The PEP might also be highly risky if:

  • his personal wealth or lifestyle is inconsistent with his known legitimate sources of income or wealth;
  • his country has laws that do not generally permit the holding of a foreign bank account, because then it is important for the firm to satisfy itself that he has permission to do so;
  • there are credible allegations of financial misconduct, including bribery;
  • he is responsible for, or able to influence, large public procurement exercises;
  • he is responsible for, or able to influence, the allocation of scarce government licenses such as mineral extraction concessions or permission for significant construction projects.

Risky relatives and chancy cronies

By a similar token, the FCA says that the following characteristics might suggest that a family member or close associate of a PEP poses a higher risk.

  • Wealth derived from the granting of government licences.
  • Wealth derived from preferential access to the privatisation of former state assets.
  • Wealth derived from commerce in industry sectors associated with high barriers to entry or a lack of competition, particularly where these barriers stem from law, regulation or other government policy.
  • Wealth or lifestyle inconsistent with known legitimate sources of income or wealth.
  • Credible allegations of financial misconduct, including bribes.
  • Appointment to a public office that appears inconsistent with personal merit.

Lower risk situations

In the FCA’s view, in lower risk situations a firm may do the following:

  • skip enquiries about the PEP's family or known close associates, except to see whether there are any;
  • take less intrusive and less exhaustive steps to establish his (or his relative's or associate's) sources of wealth and funds;
  • let oversight and approval of the relationship take place at a level less senior than the board of directors - the MLRO might do;
  • subject a business relationship with a PEP or a PEP’s family and close associates to less frequent formal review.

Higher risk situations

In the FCA’s view, in higher risk situations a firm may take the following measures:

  • take more intrusive and exhaustive steps to establish the sources of wealth and funds;
  • use a more senior level of management to oversee and approve the relationship;
  • subject a business relationship to more frequent and thorough formal reviews.
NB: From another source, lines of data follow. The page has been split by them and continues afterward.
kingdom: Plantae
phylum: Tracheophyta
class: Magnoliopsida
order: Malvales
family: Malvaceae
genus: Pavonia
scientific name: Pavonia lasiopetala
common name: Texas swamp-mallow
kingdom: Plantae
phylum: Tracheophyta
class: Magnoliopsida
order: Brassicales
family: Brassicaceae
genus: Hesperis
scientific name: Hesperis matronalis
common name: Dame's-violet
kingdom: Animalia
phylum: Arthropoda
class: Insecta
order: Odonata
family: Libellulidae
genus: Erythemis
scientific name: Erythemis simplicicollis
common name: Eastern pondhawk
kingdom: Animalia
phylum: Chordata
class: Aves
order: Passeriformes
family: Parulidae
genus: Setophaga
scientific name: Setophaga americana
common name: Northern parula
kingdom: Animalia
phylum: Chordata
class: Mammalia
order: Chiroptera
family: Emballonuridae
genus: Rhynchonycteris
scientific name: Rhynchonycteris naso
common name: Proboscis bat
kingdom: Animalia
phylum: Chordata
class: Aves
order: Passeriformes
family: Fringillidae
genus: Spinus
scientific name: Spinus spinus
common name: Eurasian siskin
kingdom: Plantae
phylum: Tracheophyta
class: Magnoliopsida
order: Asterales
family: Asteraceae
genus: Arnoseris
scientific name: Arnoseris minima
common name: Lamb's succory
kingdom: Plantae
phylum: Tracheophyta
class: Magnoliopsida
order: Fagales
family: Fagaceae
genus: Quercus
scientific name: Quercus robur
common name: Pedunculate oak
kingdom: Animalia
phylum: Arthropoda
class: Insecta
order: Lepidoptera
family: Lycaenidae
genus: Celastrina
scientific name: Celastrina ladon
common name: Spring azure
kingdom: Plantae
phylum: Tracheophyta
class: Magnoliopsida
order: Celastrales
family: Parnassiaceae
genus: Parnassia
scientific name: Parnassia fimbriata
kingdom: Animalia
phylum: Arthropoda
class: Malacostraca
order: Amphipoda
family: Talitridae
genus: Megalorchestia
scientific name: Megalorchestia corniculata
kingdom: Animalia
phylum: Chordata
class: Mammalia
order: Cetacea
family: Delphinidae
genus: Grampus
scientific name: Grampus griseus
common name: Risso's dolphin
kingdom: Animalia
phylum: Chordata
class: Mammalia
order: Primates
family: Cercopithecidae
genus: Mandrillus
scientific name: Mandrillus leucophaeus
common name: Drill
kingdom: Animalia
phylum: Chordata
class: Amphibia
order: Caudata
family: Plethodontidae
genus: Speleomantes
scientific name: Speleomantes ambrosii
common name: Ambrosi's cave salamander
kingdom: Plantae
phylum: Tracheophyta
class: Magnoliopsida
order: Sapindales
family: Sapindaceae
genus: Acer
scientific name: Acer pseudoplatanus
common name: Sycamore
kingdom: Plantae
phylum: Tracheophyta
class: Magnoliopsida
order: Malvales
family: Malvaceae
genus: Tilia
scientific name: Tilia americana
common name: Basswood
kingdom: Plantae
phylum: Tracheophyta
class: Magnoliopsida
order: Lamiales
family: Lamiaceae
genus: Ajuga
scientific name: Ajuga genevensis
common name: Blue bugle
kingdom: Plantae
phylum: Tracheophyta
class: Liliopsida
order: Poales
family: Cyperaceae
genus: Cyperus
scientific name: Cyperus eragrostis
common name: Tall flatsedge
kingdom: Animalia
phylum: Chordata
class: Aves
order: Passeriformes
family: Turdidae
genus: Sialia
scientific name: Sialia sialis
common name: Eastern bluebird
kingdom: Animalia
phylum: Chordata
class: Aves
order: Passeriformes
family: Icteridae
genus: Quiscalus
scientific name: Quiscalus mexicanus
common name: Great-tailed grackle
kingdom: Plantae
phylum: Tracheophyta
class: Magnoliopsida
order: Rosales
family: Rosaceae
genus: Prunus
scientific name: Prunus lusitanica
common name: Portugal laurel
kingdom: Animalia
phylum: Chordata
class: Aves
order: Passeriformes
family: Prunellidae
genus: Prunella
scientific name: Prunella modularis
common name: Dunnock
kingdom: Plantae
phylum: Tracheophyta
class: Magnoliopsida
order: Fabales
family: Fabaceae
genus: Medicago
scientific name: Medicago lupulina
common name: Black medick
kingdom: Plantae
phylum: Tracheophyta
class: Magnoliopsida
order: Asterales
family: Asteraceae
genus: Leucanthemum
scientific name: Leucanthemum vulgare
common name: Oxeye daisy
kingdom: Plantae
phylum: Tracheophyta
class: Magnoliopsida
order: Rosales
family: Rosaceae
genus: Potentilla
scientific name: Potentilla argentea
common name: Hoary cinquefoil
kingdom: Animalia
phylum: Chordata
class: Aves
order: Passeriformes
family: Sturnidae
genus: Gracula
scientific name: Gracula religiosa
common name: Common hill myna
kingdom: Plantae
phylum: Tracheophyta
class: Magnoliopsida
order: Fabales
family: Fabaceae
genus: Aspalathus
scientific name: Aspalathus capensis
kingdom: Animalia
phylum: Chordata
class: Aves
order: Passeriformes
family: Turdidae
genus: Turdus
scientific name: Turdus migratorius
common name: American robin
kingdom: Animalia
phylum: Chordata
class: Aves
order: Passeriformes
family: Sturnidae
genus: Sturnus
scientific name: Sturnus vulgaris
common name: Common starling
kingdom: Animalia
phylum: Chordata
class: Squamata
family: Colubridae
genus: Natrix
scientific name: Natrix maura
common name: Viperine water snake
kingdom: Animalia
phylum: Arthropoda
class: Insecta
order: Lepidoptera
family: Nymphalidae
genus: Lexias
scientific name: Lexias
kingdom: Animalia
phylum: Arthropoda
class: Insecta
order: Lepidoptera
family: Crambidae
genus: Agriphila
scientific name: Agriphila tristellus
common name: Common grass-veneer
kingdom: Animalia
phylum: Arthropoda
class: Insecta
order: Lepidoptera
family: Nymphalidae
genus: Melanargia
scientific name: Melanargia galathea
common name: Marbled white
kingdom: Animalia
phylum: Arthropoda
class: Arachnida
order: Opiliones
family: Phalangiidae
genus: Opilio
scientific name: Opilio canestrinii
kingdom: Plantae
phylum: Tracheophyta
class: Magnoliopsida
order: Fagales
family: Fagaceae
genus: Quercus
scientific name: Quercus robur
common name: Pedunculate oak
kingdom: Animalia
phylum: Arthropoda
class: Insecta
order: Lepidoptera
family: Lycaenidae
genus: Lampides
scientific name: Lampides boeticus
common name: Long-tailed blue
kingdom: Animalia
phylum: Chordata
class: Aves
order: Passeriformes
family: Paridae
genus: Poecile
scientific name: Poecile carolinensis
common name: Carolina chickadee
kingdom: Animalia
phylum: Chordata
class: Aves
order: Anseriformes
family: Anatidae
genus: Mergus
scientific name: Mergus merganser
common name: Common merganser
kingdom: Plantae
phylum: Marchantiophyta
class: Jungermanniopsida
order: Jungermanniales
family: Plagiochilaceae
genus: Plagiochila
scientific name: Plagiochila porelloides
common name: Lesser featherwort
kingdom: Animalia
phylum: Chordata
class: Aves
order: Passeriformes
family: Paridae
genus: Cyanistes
Beneficial owners of legal entities who are PEPs

If a PEP is a beneficial owner of a corporate customer-firm, the bank in question should know it. The FCA is, however, at pains to say that a legal entity need not be treated as a PEP just because a PEP might be a beneficial owner.

Once the financial firm is satisfied that a PEP is a beneficial owner, it should assess the risks. CDD will do if the PEP is just a prestigious figurehead for an organisation; EDD might be more appropriate if he has significant control or the ability to use his own funds in relation to it.